Nell'articolo sul Pm10 a Voghera, quale valore massimo di Pm10 viene riportato e in quale giorno è stato raggiunto?

ESTRATTO DEL DOCUMENTO:
▬▬▬▬▬▬
«Case meno calde contro il Pm10»
VOGHERA. Abbassare il riscaldamento di casa e infilarsi un maglione in più. E' la ricetta dell'assessore all'ecologia Elio Rosada per contrastare l'inquinamento da polveri sottili. Niente blocco del traffico automobilistico o targhe alterne, dunque, ma un consiglio mutuato dal presidente della Regione Lombardia, Roberto Formigoni. Peccato che, ieri mattina, nei locali del municipio la temperatura oscillasse tra i 23 e i 24 gradi, termometro alla mano.
Nella giunta di martedi scorso, l'assessore Rosada aveva informato sindaco e colleghi del fatto che, negli ultimi 20 giorni, il livello del Pm10 non era praticamente mai sceso sotto la soglia di attenzione dei 50 microgrammi per metro cubo d'aria, con una punta di 120 microgrammi il 29 gennaio. Elio Rosada aveva anticipato anche di voler comunicare le decisioni in una conferenza stampa, che si è svolta ieri mattina in Comune. Era presente anche il capo ufficio del settore ecologia, Elio Assereto. «Voghera - ha chiarito l'assessore - appartiene alla zona 'B" e non essendo in area di crisi può bloccare il traffico solo per decisione della Regione. Abbiamo studiato i grafici e notato che l'aumento delle polveri sottili avviene da ottobre a febbraio. Nei mesi estivi, pur con una circolazione di auto più intensa, i valori restano nella norma. Abbiamo fatto una verifica di confronto sui valori del biossido di azoto, e ne abbiamo desunto che la causa principale dell'inquinamento sono le emissioni degli impianti di riscaldamento». «Questo significa - ha aggiunto Rosada - che se anche chiudessimo il centro al traffico, la situazione non cambierebbe. Da qui l'invito ad attenuare la temperatura nelle abitazioni. Come ha detto il presidente Formigoni, occorre aggiungere un maglione all'abbigliamento e abbassare il termostato».
Per completezza d'informazione, al termine della conferenza stampa abbiamo deciso di verificare, muniti di un termometro ambientale, quale fosse la temperatura nei locali di palazzo Gounela. Il risultato è che ieri, intorno alle 12.30, il livello del mercurio variava dai 23 gradi del corridoio antistante la sala del consiglio comunale, agli oltre 24 gradi della Sala della Battaglia, dove si riunisce la giunta. In alcuni uffici, poi, un termoventilatore contribuiva a dare una sensazione di calore ancora più elevata. Sempre nella conferenza stampa di ieri, il dottor Assereto ha aggiunto un altro aspetto al tema dell'inquinamento atmosferico: «Più si verificano nevicate, più vengono sparsi sulle strade sale e sabbia per prevenire le gelate sull'asfalto. La conseguenza è che, con il transito dei veicoli e una volta che la strada è asciutta, si alza una polvere che ristagna nella zona più bassa dell'atmosfera». L'assessore Rosada ha anche aggiunto che l'unica centralina in grado di rilevare il Pm10, quella di via Pozzoni, è stata messa in quel punto sulla scorta di uno studio dell'Università.
▬▬▬▬▬▬
MATERIALE DI STUDIO:

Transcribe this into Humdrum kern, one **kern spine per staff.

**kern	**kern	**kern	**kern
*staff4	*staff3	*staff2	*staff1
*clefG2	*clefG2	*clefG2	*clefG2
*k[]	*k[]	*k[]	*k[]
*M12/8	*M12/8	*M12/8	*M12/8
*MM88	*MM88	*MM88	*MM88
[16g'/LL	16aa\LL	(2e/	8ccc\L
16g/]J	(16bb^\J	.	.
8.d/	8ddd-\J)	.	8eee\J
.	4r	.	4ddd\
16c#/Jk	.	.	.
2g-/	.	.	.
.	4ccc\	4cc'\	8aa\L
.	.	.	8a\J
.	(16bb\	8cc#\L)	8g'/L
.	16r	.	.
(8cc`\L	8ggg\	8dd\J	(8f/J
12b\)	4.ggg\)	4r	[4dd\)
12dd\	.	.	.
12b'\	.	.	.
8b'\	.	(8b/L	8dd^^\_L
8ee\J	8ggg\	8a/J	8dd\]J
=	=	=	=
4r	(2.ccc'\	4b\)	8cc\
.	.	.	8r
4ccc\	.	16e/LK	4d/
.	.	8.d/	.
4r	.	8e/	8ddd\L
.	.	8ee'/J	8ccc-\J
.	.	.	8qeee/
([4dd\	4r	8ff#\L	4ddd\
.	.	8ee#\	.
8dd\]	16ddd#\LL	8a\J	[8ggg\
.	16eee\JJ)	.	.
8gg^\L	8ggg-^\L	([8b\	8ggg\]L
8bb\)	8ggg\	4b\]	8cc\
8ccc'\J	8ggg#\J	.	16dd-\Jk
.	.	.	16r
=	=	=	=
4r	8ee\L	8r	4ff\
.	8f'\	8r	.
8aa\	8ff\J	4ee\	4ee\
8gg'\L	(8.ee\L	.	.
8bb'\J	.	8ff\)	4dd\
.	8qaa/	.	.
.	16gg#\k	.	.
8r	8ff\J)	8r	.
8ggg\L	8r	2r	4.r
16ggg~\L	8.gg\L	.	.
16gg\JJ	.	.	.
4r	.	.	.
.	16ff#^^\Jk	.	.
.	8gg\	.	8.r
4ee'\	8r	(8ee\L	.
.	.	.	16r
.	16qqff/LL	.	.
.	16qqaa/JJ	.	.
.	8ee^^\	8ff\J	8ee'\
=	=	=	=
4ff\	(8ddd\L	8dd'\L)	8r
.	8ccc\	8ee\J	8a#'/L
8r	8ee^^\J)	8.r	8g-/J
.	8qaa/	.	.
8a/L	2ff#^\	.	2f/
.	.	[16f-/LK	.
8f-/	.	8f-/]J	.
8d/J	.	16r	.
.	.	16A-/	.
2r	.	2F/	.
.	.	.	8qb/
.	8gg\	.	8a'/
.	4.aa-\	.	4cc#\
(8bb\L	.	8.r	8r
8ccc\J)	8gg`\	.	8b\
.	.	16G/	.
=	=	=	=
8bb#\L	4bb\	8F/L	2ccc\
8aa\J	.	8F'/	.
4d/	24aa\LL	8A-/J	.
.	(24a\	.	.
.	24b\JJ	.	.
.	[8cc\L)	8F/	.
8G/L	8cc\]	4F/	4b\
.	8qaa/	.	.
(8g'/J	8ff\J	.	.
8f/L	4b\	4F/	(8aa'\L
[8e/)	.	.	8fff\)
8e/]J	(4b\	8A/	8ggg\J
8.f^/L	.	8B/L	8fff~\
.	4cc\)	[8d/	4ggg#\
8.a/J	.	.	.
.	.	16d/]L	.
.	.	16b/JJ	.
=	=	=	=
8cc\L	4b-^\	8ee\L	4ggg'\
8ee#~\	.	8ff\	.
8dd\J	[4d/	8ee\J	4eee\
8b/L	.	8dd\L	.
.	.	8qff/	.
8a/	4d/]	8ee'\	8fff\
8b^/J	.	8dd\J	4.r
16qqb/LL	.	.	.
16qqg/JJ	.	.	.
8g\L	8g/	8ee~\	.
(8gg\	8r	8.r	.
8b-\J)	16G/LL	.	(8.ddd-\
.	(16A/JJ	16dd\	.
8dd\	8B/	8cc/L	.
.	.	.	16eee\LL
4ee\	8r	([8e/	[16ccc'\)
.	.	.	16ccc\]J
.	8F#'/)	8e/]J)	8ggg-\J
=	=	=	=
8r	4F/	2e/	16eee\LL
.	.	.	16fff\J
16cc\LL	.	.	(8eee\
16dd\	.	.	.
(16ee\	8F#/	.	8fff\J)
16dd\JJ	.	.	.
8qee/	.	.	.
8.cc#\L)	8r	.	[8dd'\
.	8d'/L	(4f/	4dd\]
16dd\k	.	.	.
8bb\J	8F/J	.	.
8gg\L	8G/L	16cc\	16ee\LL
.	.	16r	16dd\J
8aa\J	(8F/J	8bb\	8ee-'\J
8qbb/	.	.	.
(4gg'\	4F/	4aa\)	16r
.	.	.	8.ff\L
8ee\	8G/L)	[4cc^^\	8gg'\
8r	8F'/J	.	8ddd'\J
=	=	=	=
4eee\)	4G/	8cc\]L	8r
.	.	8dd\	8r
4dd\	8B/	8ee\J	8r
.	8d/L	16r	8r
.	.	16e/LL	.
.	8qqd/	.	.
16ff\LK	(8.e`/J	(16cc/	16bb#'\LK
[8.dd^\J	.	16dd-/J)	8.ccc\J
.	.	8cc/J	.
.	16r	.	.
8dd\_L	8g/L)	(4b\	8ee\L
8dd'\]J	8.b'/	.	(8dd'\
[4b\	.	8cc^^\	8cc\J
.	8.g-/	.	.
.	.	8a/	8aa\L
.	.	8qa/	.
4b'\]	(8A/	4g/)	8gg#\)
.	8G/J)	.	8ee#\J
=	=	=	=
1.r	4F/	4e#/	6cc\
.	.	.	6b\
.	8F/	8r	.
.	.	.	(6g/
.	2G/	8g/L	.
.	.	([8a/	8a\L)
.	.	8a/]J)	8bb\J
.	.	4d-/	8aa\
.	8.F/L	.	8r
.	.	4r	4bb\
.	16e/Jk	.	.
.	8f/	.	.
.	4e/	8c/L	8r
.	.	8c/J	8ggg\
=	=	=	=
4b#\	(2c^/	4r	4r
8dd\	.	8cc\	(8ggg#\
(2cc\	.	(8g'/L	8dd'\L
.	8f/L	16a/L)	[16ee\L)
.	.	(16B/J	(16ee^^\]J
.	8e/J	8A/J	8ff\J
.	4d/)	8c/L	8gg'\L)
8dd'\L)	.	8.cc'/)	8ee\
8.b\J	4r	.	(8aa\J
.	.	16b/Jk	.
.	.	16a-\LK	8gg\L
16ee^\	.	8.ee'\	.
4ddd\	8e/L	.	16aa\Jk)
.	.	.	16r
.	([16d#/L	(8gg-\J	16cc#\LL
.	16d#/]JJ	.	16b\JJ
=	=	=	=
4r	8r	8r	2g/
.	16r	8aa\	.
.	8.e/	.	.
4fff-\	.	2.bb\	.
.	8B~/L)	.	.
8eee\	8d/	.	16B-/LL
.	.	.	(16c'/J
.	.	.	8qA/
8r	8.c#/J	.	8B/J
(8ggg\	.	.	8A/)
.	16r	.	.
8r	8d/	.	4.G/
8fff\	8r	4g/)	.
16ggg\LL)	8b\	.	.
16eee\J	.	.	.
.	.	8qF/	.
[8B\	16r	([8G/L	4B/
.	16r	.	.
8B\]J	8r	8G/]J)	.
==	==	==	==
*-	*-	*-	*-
▬▬▬▬▬▬
RISPOSTA AL COMPITO: Una punta di 120 microgrammi per metro cubo d'aria, il 29 gennaio.